I'm apparently into medical books, because I'll also second this. This book is nice because it's can be very applicable to everyday life, and would be probably be very practical for your brother in addition to being an interesting read. Though I suppose I'd call it closer to 200-level than 400.
posted by Nonsteroidal Anti-Inflammatory Drug at 3:16 PM on November 2, 2018

Over The Edge: Death at Grand Canyon . Interesting read about all the categories of death in the Grand Canyon; contains short examples in each chapter (lots of bad decisions with dire consequences), plus graphs at the end on divisions in each category (Males/females; ages/occupations). I found it fascinating.
posted by annieb at 3:32 PM on November 2, 2018

Death, Daring, & Disaster, Search and Rescue in the National Parks, by Charles R. "Butch" Farabee, Jr.

Taylor Trade Publishing
ISBN 978-1-58979-182-4

"First published in 1998, this ... distills over 400 exciting tales of heroism from the 150,000 search-and-rescue missions carried out by the National Park Service since Yellowstone was established ... in 1872. Updated to include incidents through 2004.
posted by qurlyjoe at 4:12 PM on November 2, 2018

Just read the OP. The book I mentioned is actually narrative, so maybe not exactly what you're looking for, but interesting stuff nonetheless for anyone else interested.
posted by qurlyjoe at 4:19 PM on November 2, 2018

Changing on the Job and Simple Habits for Complex Times by Jennifer Garvey Berger are both great. They deal more with personal productivity and leadership improvement but cover organizational theory and would be entirely useful in a hospital setting.
posted by peanut_mcgillicuty at 4:33 PM on November 2, 2018

I've read several of the books in this thread (Checklists, Deep Survival) and while I agree with those, I think a book you should also consider is Surviving the Extremes: What Happens to the Body and Mind at the Limits of Human Endurance. It's written by a doctor who somehow has found himself doing a lot of random "extreme" medicine because he is also a real serious outdoor adventure enthusiast. So he talks a bit about many different situations (high altitude, deep underwater, space, way out in the jungle) and how people deal with some of the medical situations they have to deal with. It's a combination of narrative and "blabla this is what happens to your eyeballs when you are in the vacuum of space"

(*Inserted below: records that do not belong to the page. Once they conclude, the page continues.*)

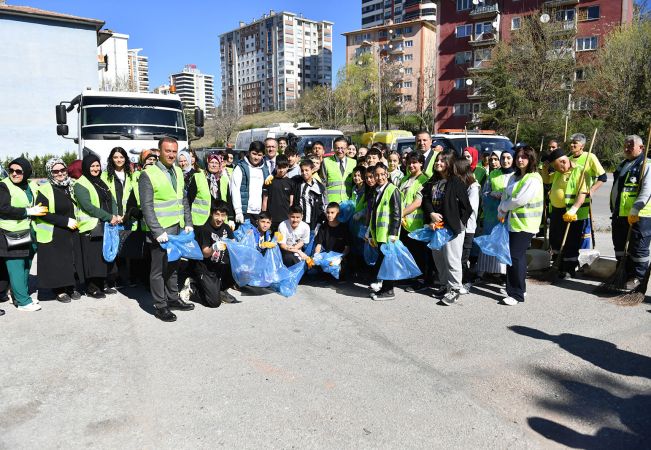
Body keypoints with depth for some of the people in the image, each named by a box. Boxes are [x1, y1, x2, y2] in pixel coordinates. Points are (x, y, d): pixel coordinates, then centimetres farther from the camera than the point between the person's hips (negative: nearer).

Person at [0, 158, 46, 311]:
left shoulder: (32, 186, 12)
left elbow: (39, 205, 27)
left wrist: (39, 210, 7)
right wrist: (29, 212, -19)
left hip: (28, 234, 6)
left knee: (26, 267, 12)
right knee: (16, 268, -5)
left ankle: (20, 296, 24)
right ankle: (23, 301, 0)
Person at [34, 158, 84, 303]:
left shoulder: (70, 187, 9)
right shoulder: (44, 189, -10)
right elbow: (42, 213, -15)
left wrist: (74, 221, 6)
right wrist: (65, 221, -19)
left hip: (71, 233, 5)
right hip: (52, 235, -5)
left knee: (72, 259, 8)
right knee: (56, 262, 1)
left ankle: (71, 287, 22)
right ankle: (59, 290, 14)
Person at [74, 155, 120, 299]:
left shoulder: (102, 182, 17)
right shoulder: (80, 184, -6)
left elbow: (112, 200, 11)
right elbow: (88, 206, -17)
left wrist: (115, 215, -9)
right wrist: (109, 217, -20)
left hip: (107, 226, 7)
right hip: (91, 227, -7)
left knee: (105, 256, 10)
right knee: (92, 258, -3)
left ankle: (102, 285, 20)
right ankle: (91, 288, 7)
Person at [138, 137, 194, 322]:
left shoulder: (178, 172, 11)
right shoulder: (148, 174, -9)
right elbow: (147, 206, -13)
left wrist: (188, 223, 8)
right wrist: (157, 231, -18)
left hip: (178, 228, 6)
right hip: (161, 230, -6)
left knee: (173, 265, 16)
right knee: (159, 269, 2)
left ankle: (173, 299, 28)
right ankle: (160, 306, 12)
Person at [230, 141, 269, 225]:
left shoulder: (265, 169, 14)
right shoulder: (241, 168, 0)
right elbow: (235, 190, -6)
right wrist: (238, 211, -12)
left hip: (259, 212, 4)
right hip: (244, 212, -4)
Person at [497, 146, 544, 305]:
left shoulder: (533, 179, -13)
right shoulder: (515, 177, 15)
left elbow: (519, 200, -20)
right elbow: (506, 195, 12)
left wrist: (503, 208, -5)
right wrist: (503, 211, -5)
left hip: (525, 224, -8)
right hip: (514, 222, 8)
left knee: (515, 257, -9)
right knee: (519, 256, 15)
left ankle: (517, 294, -2)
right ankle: (519, 288, 26)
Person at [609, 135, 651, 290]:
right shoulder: (622, 165, 17)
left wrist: (635, 210, -27)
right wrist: (614, 208, 22)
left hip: (639, 215, -9)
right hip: (619, 213, 9)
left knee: (638, 247, 0)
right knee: (619, 244, 17)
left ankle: (637, 277, 11)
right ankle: (623, 273, 30)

Also slightly lateral to the topic there is To Forgive Design: Understanding Failure by Henry Petrosk which is all about the exciting world of bridge collapses. Do I have your attention yet? Not for everyone but I liked it.
posted by jessamyn at 5:24 PM on November 2, 2018 [2 favorites]

In a way Coles' Heavy Weather Sailing is about risk management.
posted by bdc34 at 6:32 PM on November 2, 2018

Does he like software / not hate Google? The SRE Book borrows a lot from incident response practices, and he may be chuffed to see them applied to software.
posted by batter_my_heart at 7:08 PM on November 2, 2018 [1 favorite]

4 out of the 5 books in zenon's post were on the reading list for a class I took on disasters/catastrophic errors, along with Normal Accidents. I'll add on Amanda Ripley's "The Unthinkable: Who Survives When Disaster Strikes - and Why" although it is relatively narrative in nature. I think that because of the nature of [high risk complex environments] it's typically challenging to conduct something like a randomized trial, so the reading tends to be narrative/specific.
posted by tangaroo at 5:40 PM on November 3, 2018 [2 favorites]


might work? I went on a kick of reading this kind of thing after reading the Amanda Ripley book tangaroo mentioned, and I found that one interesting.
posted by BlueNorther at 7:35 AM on November 4, 2018

This is not exactly about risk management or decision making, but it does overlap: The Systems Bible is about reducing risk from poor decisions by improving the systems around them.
posted by kejadlen at 8:52 PM on November 6, 2018

This is a famous book about why so many people die on Mt Washington in NH when things go wrong and small problems spiral out of control. I haven't read the book, but the Yankee magazine article that it's based on is a classic.